The problem:
Each entry below is to be copied verbatim.

....

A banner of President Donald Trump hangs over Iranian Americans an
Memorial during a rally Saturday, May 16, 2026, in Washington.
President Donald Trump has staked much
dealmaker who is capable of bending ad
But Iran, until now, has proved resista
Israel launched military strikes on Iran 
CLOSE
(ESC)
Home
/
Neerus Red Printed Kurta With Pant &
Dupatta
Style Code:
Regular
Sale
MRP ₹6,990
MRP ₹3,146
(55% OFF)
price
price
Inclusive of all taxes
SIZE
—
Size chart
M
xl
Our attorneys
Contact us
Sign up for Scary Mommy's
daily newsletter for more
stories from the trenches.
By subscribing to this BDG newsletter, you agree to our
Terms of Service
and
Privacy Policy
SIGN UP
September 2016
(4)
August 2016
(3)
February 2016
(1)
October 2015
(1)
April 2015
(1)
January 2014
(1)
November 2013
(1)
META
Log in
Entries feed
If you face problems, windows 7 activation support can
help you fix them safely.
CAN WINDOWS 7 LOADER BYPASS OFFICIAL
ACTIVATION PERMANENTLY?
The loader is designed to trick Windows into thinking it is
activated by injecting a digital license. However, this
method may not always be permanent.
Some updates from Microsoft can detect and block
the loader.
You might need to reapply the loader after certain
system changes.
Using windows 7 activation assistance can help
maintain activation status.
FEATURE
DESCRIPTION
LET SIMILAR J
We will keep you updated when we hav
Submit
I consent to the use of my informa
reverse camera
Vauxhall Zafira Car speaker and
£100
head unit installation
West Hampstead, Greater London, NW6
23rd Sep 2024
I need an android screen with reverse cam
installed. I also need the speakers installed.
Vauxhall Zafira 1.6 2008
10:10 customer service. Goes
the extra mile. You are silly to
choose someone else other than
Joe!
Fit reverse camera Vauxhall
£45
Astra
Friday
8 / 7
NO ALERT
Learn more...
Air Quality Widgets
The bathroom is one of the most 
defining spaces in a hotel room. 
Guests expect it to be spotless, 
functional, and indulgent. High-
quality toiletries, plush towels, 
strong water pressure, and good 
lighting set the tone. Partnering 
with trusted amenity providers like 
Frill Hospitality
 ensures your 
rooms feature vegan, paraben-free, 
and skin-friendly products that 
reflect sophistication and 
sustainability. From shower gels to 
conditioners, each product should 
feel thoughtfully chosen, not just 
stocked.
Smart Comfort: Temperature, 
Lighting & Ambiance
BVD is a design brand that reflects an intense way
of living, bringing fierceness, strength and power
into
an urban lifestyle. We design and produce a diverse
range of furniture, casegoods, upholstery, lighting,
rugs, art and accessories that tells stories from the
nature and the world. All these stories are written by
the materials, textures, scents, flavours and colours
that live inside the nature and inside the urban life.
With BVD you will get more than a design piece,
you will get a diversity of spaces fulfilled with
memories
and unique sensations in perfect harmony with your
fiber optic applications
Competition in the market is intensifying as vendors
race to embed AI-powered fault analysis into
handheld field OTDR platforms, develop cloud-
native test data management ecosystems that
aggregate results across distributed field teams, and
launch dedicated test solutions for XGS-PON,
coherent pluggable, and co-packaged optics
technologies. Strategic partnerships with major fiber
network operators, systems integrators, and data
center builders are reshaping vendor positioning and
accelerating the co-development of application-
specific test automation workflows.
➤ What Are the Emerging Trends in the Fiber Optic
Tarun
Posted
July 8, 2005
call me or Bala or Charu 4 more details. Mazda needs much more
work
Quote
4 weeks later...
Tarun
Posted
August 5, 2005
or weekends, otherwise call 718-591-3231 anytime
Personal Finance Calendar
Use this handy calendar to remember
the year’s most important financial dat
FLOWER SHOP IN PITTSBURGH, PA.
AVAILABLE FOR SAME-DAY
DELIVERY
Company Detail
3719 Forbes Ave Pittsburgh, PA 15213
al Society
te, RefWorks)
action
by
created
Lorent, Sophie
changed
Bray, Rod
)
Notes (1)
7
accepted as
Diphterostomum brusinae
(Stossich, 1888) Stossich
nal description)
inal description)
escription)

....

Expected answer:
A banner of President Donald Trump hangs over Iranian Americans an
Memorial during a rally Saturday, May 16, 2026, in Washington.
President Donald Trump has staked much
dealmaker who is capable of bending ad
But Iran, until now, has proved resista
Israel launched military strikes on Iran 
CLOSE
(ESC)
Home
/
Neerus Red Printed Kurta With Pant &
Dupatta
Style Code:
Regular
Sale
MRP ₹6,990
MRP ₹3,146
(55% OFF)
price
price
Inclusive of all taxes
SIZE
—
Size chart
M
xl
Our attorneys
Contact us
Sign up for Scary Mommy's
daily newsletter for more
stories from the trenches.
By subscribing to this BDG newsletter, you agree to our
Terms of Service
and
Privacy Policy
SIGN UP
September 2016
(4)
August 2016
(3)
February 2016
(1)
October 2015
(1)
April 2015
(1)
January 2014
(1)
November 2013
(1)
META
Log in
Entries feed
If you face problems, windows 7 activation support can
help you fix them safely.
CAN WINDOWS 7 LOADER BYPASS OFFICIAL
ACTIVATION PERMANENTLY?
The loader is designed to trick Windows into thinking it is
activated by injecting a digital license. However, this
method may not always be permanent.
Some updates from Microsoft can detect and block
the loader.
You might need to reapply the loader after certain
system changes.
Using windows 7 activation assistance can help
maintain activation status.
FEATURE
DESCRIPTION
LET SIMILAR J
We will keep you updated when we hav
Submit
I consent to the use of my informa
reverse camera
Vauxhall Zafira Car speaker and
£100
head unit installation
West Hampstead, Greater London, NW6
23rd Sep 2024
I need an android screen with reverse cam
installed. I also need the speakers installed.
Vauxhall Zafira 1.6 2008
10:10 customer service. Goes
the extra mile. You are silly to
choose someone else other than
Joe!
Fit reverse camera Vauxhall
£45
Astra
Friday
8 / 7
NO ALERT
Learn more...
Air Quality Widgets
The bathroom is one of the most 
defining spaces in a hotel room. 
Guests expect it to be spotless, 
functional, and indulgent. High-
quality toiletries, plush towels, 
strong water pressure, and good 
lighting set the tone. Partnering 
with trusted amenity providers like 
Frill Hospitality
 ensures your 
rooms feature vegan, paraben-free, 
and skin-friendly products that 
reflect sophistication and 
sustainability. From shower gels to 
conditioners, each product should 
feel thoughtfully chosen, not just 
stocked.
Smart Comfort: Temperature, 
Lighting & Ambiance
BVD is a design brand that reflects an intense way
of living, bringing fierceness, strength and power
into
an urban lifestyle. We design and produce a diverse
range of furniture, casegoods, upholstery, lighting,
rugs, art and accessories that tells stories from the
nature and the world. All these stories are written by
the materials, textures, scents, flavours and colours
that live inside the nature and inside the urban life.
With BVD you will get more than a design piece,
you will get a diversity of spaces fulfilled with
memories
and unique sensations in perfect harmony with your
fiber optic applications
Competition in the market is intensifying as vendors
race to embed AI-powered fault analysis into
handheld field OTDR platforms, develop cloud-
native test data management ecosystems that
aggregate results across distributed field teams, and
launch dedicated test solutions for XGS-PON,
coherent pluggable, and co-packaged optics
technologies. Strategic partnerships with major fiber
network operators, systems integrators, and data
center builders are reshaping vendor positioning and
accelerating the co-development of application-
specific test automation workflows.
➤ What Are the Emerging Trends in the Fiber Optic
Tarun
Posted
July 8, 2005
call me or Bala or Charu 4 more details. Mazda needs much more
work
Quote
4 weeks later...
Tarun
Posted
August 5, 2005
or weekends, otherwise call 718-591-3231 anytime
Personal Finance Calendar
Use this handy calendar to remember
the year’s most important financial dat
FLOWER SHOP IN PITTSBURGH, PA.
AVAILABLE FOR SAME-DAY
DELIVERY
Company Detail
3719 Forbes Ave Pittsburgh, PA 15213
al Society
te, RefWorks)
action
by
created
Lorent, Sophie
changed
Bray, Rod
)
Notes (1)
7
accepted as
Diphterostomum brusinae
(Stossich, 1888) Stossich
nal description)
inal description)
escription)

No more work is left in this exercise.